• EXERCISE DIRECTIONS: Everything from the first line of the data through the line with "ring mcp: (29, 332)" is to be echoed exactly, minus the pictures.

◇ ◇ ◇

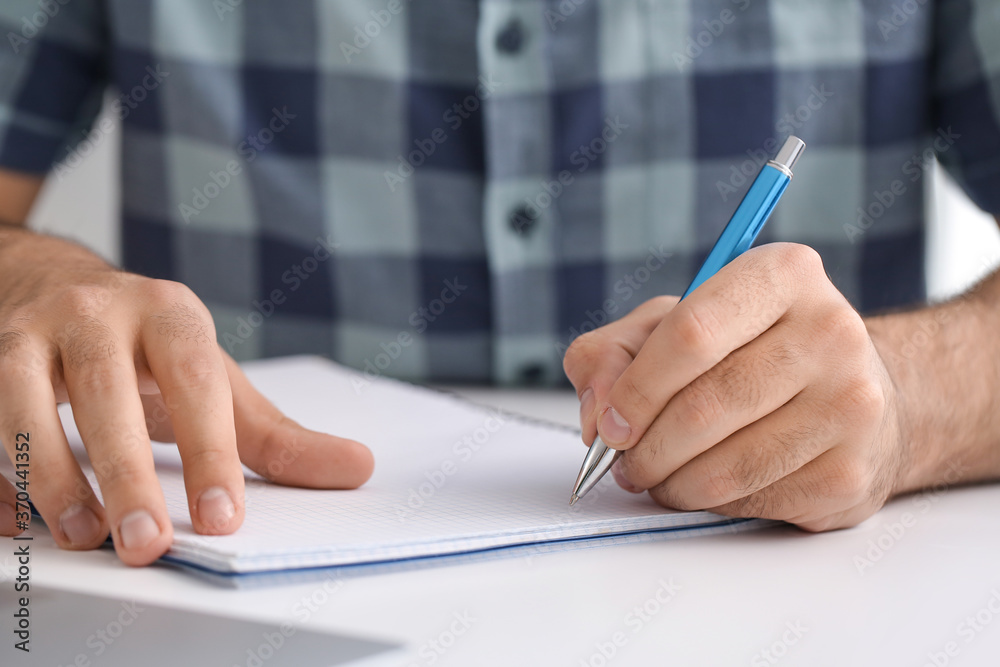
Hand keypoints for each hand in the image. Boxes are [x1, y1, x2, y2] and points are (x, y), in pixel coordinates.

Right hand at [0, 235, 372, 564]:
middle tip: (148, 544)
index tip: (220, 519)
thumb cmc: (146, 345)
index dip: (209, 451)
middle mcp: (97, 313)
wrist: (52, 284)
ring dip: (48, 475)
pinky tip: (21, 522)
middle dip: (125, 474)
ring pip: (22, 401)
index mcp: (169, 314)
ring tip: (83, 536)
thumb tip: (357, 469)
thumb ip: (275, 435)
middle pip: (107, 392)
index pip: (195, 380)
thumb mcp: (214, 379)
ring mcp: (29, 332)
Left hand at [563, 243, 905, 530]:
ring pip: (726, 467)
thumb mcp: (672, 324)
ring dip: (671, 484)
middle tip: (625, 461)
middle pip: (704, 407)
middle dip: (645, 448)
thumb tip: (598, 415)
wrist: (851, 398)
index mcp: (784, 275)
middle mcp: (830, 332)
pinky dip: (711, 504)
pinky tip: (705, 485)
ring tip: (657, 476)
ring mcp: (850, 406)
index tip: (612, 423)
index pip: (691, 333)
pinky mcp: (850, 473)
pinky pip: (752, 503)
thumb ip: (613, 353)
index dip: (636, 389)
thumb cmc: (749, 352)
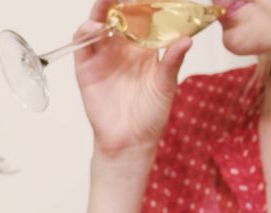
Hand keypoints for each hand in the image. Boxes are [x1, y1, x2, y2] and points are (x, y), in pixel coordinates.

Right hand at [75, 0, 192, 155]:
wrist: (130, 140)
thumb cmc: (151, 114)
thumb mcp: (166, 85)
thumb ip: (172, 62)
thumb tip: (187, 40)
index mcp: (144, 48)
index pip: (143, 18)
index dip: (144, 3)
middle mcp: (122, 48)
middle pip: (117, 17)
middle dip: (118, 2)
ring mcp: (103, 57)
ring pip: (98, 26)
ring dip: (100, 12)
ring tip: (107, 2)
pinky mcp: (86, 69)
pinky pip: (82, 47)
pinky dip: (85, 34)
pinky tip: (94, 28)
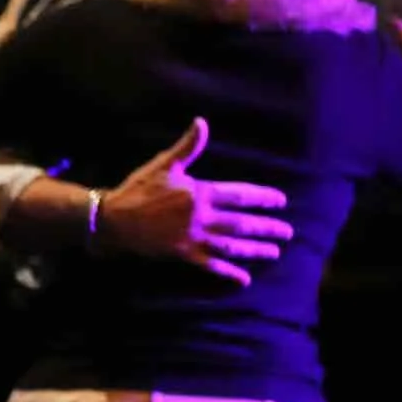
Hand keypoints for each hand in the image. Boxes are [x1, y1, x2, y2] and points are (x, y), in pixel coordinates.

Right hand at [99, 117, 292, 286]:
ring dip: (255, 250)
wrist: (114, 219)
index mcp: (200, 193)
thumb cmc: (139, 189)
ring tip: (275, 252)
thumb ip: (188, 146)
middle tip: (288, 232)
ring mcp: (193, 239)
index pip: (240, 194)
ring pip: (231, 246)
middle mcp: (201, 217)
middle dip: (267, 227)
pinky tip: (244, 280)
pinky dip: (228, 273)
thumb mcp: (164, 164)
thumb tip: (202, 122)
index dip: (262, 198)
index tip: (281, 201)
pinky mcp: (184, 255)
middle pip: (241, 223)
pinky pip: (211, 266)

◇ ◇ ◇

• ANSWER BOX:
Hand keypoints for each hand in the image. Boxes are [x1, y1, x2, y2] and points are (x, y), in pixel coordinates.

Right hand at [0, 235, 372, 564]:
middle tip: (148, 544)
index tip: (220, 519)
thumb cmc: (146, 345)
index dip: (209, 451)
middle mcp: (97, 313)
wrist: (52, 284)
ring dip: (48, 475)
pinky tip: (21, 522)
middle dip: (125, 474)
ring pip: (22, 401)
index mcp: (169, 314)
ring tip: (83, 536)
thumb tip: (357, 469)
thumb ip: (275, 435)
middle pip: (107, 392)
index pip: (195, 380)
thumb mcp: (214, 379)
ring mcp: (29, 332)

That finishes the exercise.